Yeah, it sucks. He has good stretches and bad stretches. But since all the surgeon's agreed that he can't "damage" it any further, he is still allowed to do whatever he wants/can. He still golfs regularly, although he (finally) gave up hockey. It's a struggle sometimes, but he is a trooper.
Which leads me back full-circle to say: OP; goes easy on your man!!
oh man, dh is constantly wimping out over one issue or another. he is a great man, grwat dad, best husband/man ever, other than the fact that he is so dramatic/pathetic when it comes to anything health related. it so annoying i cant stand it. it is the only thing i would ever in a million yrs change about the man.
it's really pathetic. his mom is like that too, not his dad thouugh, he's the opposite.
i guess it's not uncommon for males to do this though, from what i've read on different bump/nest boards, although i do not know any other men irl who are like this.
super pathetic. if it's not one thing it's another.
i have some health issues that leave me in pain about 90% of my life. i rarely complain about it, unless it's worse than usual. i guess women handle this stuff better.
oh well. good luck, seriously it's so annoying to deal with so i feel your pain!
You used the word "pathetic" in relation to your husband 3 times in this post.
He must be one lucky man...
Daisy, first,. I said he is a wonderful man and great dad, etc. which he is, he is just pathetic in this ONE aspect. It's no secret. No one is perfect, and that is understandable. It is the only thing about him that isnt perfect.
he is actually a very lucky man, he says so all the time. and i am a very lucky woman, because aside from this topic, he is the best man ever, and i know it. it is no secret that it is pathetic for a full grown man (or woman) to whine about colds and stuff
jeez
I also empathize for back pain.
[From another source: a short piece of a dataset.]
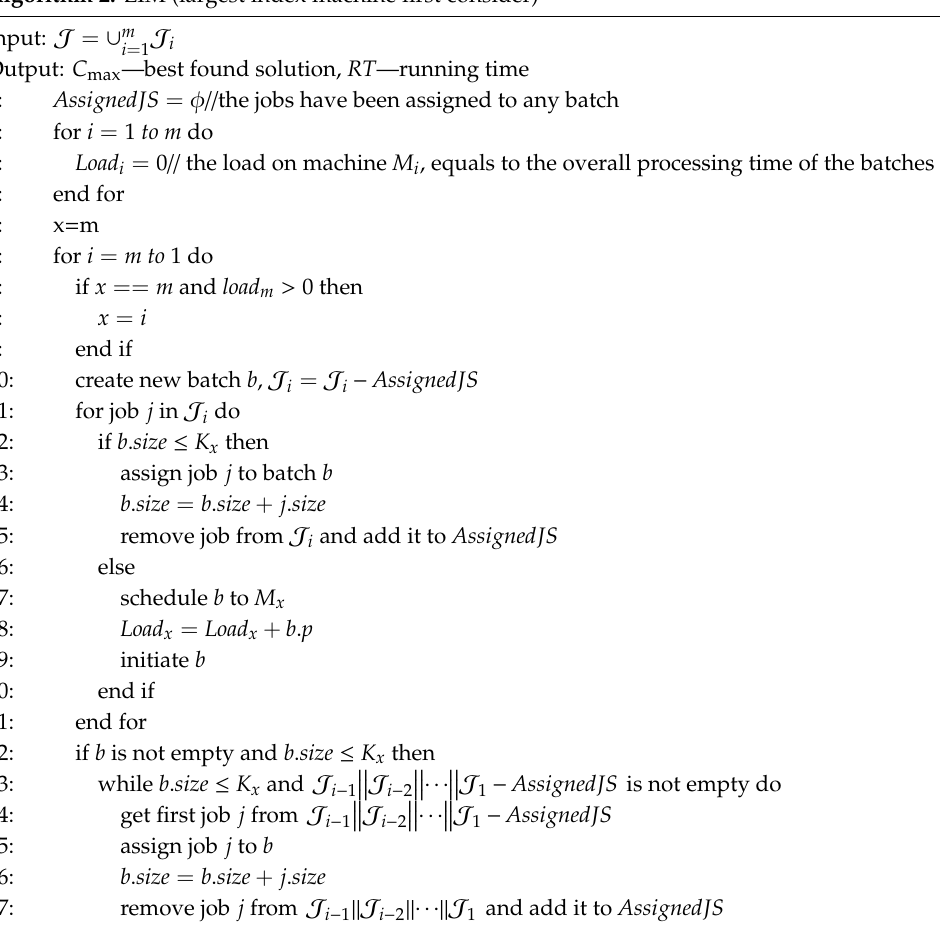
Algorithm 2. LIM (largest index machine first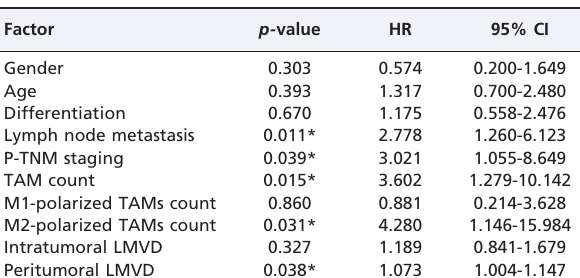
Table 2 - Hazard ratios (HR), 95% confidence interval (CI) and p- value for the 65 patients with lung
My DH suffers from severe back pain, and has had surgery for a herniated disc. He has some nerve damage along his left hamstring to his foot along with occasional sciatica. His back issues are genetic (all five members of his family have all had at least one back surgery.)
I definitely do not think my husband is a wimp until it comes to the flu or cold. When he gets sick you'd think he was on death's door. And this winter he got hit three times with a cold, and I was at wit's end with his complaining and whining.
Lol. This.
My DH has back problems, shoulder problems, and knee problems. He's actually having surgery tomorrow on his knee. He's been in pain for weeks, but I haven't complained about it. I am also taking care of a very active almost one year old. I understand you are tired and worn out, but the man is in pain. It's not like he thought to himself "how can I pi$s off my wife today?"